─── TEXTO

O debate sobre os carros elétricos hoje traz duas perspectivas diferentes, que desenham dois cenários. O pior deles é aquele em que a nova tecnologia para a tração dos veículos – a substituição dos motores a combustível fóssil por motores elétricos – se resuma tão somente a isso: a troca de um tipo de motor poluente por outro que não emite os gases que o motor a combustão joga no ar.

Isso me parece algo semelhante ao que se tentou com o uso de piteiras para os fumantes ou, mais tarde a invenção do cigarro elétrico. O que se obtém não é a solução de um problema, mas apenas uma mudança na forma de cometer o mesmo erro, talvez com menos gás tóxico.

──────
─── DADOS COLETADOS

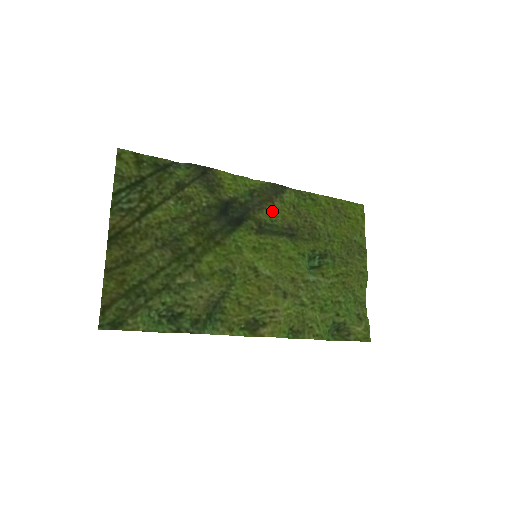
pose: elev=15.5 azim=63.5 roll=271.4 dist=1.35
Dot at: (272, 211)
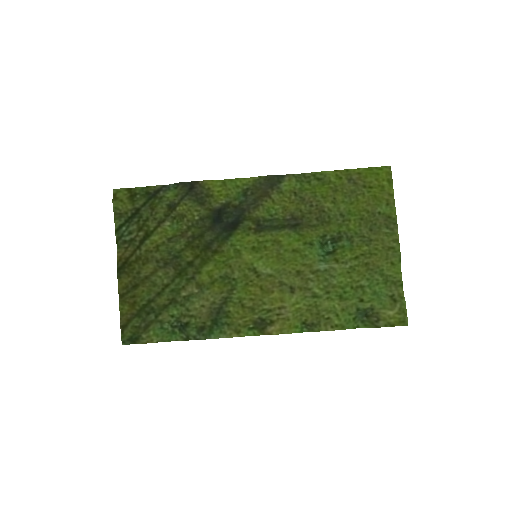
Dot at: (270, 205)
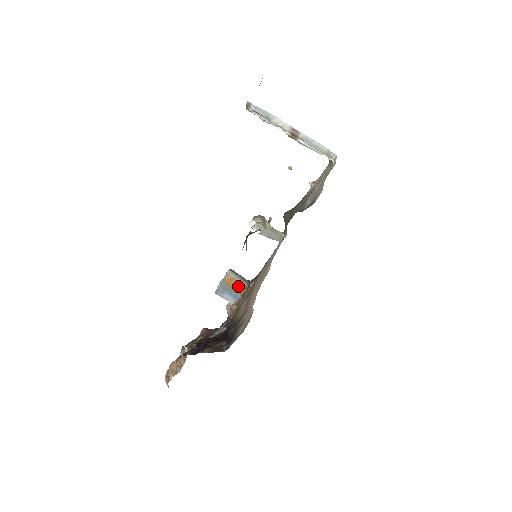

──────

§ **TAREFAS A FAZER**:
**1)** Responda com base no texto sobre carros elétricos:
(a) Quantas perspectivas o debate sobre carros elétricos traz hoje?
(b) No pior cenário, o motor a combustível fóssil é trocado por qual tipo de motor?
(c) Quais duas invenções para fumantes o texto usa como comparação?
**2)** Continue escrevendo o texto sobre carros elétricos logo depois da última frase dele.

§ **RESPOSTAS**:
**1)**
(a) Duas perspectivas diferentes, que desenham dois cenários.
(b) Por um motor elétrico.
(c) A piteira e o cigarro elétrico.

**2)**
O conceito embutido na ideia de um transporte individual, baseado na propriedade de uma máquina de cerca de uma tonelada, que, estacionada, ocupa uma área de pouco mais de 12 metros quadrados, seja de garagem, seja de via pública (maior do que muitos quartos em residências brasileiras), e que, em movimento, anda cada vez mais devagar, por conta dos congestionamentos que causa, já se mostra cada vez mais inadequado para uma vida urbana razoável. Trocar o motor não o fará melhor nesse aspecto.

Hoje, é preciso encarar a necessidade da mudança desse paradigma centenário, de que é preciso ter a posse permanente de uma máquina cara e pesada, que fica parada e sem uso em mais de 20 das 24 horas do dia. A questão que se coloca, portanto, não é a de qual motor é mais adequado para essa máquina de andar, mas sim que solução é mais inteligente para transportar pessoas individualmente (isso continuará a ser a preferência de grande parte da população), sem que se atulhem as cidades de máquinas cada vez mais paradas.

A resposta pode estar em ver o automóvel não mais como produto, mas como serviço. O carro compartilhado parece ser cada vez mais um caminho para a diminuição das enormes frotas que temos nas grandes cidades hoje. Soluções como o Uber também se mostram como alternativa eficiente.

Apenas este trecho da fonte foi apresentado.